Breastbone pain can be caused by a number of different diseases, conditions and disorders. The goal of this video is to list and describe the most common causes of breastbone pain, along with their symptoms.
The breast bone is also known as the sternum. It's a flat bone in the middle of the chest and it serves two main functions:
It protects the organs behind it (including the heart and airways)
It connect the ribs to each other and to the clavicle (also known as the collar bone).
What most patients describe as breastbone pain can occur in the sternum itself, or it can present under the breastbone or to either side.

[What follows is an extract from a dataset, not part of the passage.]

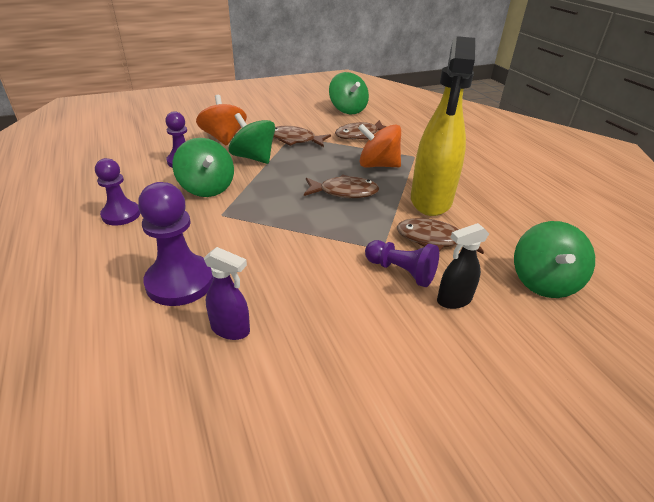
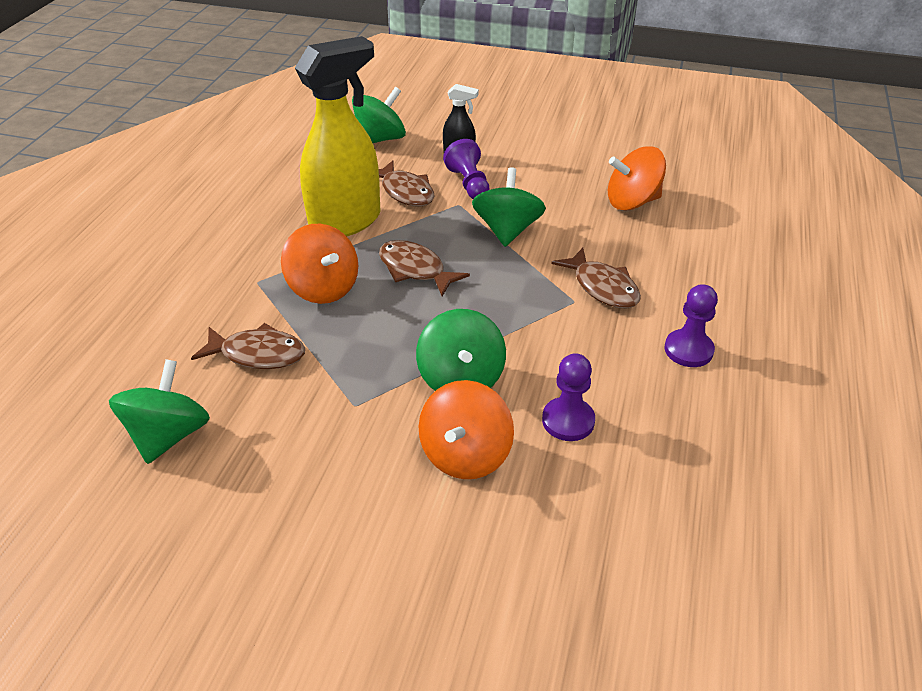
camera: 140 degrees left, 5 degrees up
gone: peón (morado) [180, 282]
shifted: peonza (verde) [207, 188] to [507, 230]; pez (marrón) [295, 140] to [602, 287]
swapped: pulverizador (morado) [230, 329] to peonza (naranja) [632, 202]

Depending on the cause, breastbone pain can range from "annoying but mild" to "stabbing and intense."
Causes of breastbone pain
The most common complaint involving pain in the area of the breastbone actually has nothing to with the breast bone at all. It's known as acid reflux.
When highly potent stomach acid regurgitates into the esophagus, it can erode the more sensitive tissue at the bottom of the throat. Since the esophagus is directly under the breastbone, the pain can feel as if it's coming from the breast bone. Acid reflux is better known by the more common name of "heartburn." It may also be a form of indigestion.
Trauma is a frequent cause of breastbone pain. It's very common in auto accidents where the breastbone absorbs the force of an airbag, a seat belt restraint, or - in older model vehicles - a steering wheel.
Fractures of the sternum itself are rare, but injuries can occur at the points where the sternum connects to the ribs.
There's a condition called osteochondritis dissecans which sometimes occurs near the end of the breastbone. It is generally caused by trauma and happens more often to young people who are active in sports. The exact causes of this condition are unclear, but it may sometimes be connected to a lack of blood.
As we age, joint pain becomes more common in the area of the breastbone and collar bone. When it occurs, it is usually due to arthritis or an inflammatory joint disorder.
Joint pain connected to the sternum can also result from straining during exercise, especially if you're lifting weights that are too heavy for you.
Muscle pain near the breastbone can also result from exercising too vigorously. Individuals who want to build their pectoral muscles so they can look good at the beach may risk muscle strains and pulls if they're not careful.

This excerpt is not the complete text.